We have seen these Arctic outbreaks in November (with snow) recently in 2018, 2014, 1996, 1995, 1991, 1986, 1976. 2019 will go down with the group, as well.
Every single one of these outbreaks of record-breaking stature were associated with significant typhoons (Several of them Category 5s & the rest 4s or high-end 3s) racing toward Alaska & becoming "bombs" or very intense, deep mid-latitude storms, which dislodged Arctic air.
When climatologist Brian Brentschneider of the University of Alaska-Anchorage looked at the correlation between November weather & December-February, he found this (Weak to Moderate Positive Correlation here, while much better correlation is found in southeastern Canada & north of Hudson Bay):
Conditions will continue to worsen this afternoon to evening & become rough.
The band of heavier snowfall with embedded lake effect band will move over the area with falling temperatures.

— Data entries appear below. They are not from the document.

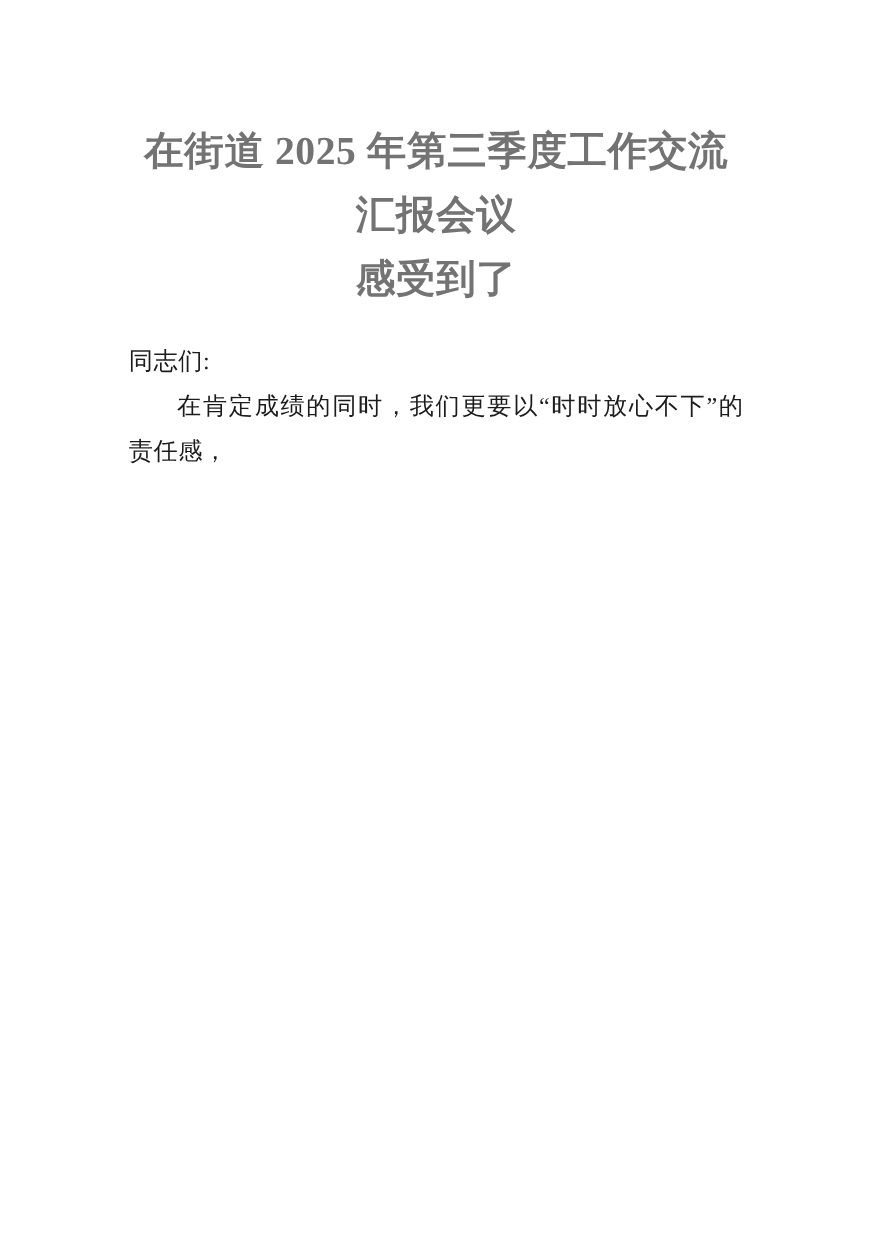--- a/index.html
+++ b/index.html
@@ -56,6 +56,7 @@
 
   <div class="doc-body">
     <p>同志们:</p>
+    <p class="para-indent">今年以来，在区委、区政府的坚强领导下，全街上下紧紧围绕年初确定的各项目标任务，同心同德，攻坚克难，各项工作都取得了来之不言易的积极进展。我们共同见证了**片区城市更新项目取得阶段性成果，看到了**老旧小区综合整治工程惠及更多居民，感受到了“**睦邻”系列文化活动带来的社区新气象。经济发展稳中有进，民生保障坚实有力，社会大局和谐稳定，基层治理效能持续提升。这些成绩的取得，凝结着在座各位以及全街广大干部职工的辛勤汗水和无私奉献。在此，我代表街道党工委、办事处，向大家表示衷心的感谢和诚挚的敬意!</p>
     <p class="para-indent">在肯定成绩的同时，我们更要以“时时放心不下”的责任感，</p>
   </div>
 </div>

Roads will slicken up & become icy to snow-covered, visibility will go down & more blowing & drifting snowfall will occur.
Winds may gust to 30-40 mph at times from the north to north-northeast then north-northwest & single-digit wind chills, follows by -10 to 3 minimum wind chills will move in by tonight.
Current snowfall totals over the area range from a trace in the far south to 0.3" at West Lafayette to 1.5" in parts of Newton & Jasper counties.
1-3" is likely area-wide with some amounts exceeding 3" in our far north, northeast & east by Tuesday morning.
8-16 lows tonight will be accompanied by gusty winds will will drop that wind chill to -10 to 3.
Tuesday looks like a record cold day with highs only 19-25.
Tuesday night looks near/record cold with lows of 7-13, but there will be a lack of wind.
If not for a light southwest wind commencing late, it would get even colder, given the snow pack.
A wave or two of snow snow showers will pass late Wednesday evening-night with less than 1" of accumulation in places.
Highs should reach 31-36 with strong southwest wind with 20s Wednesday night.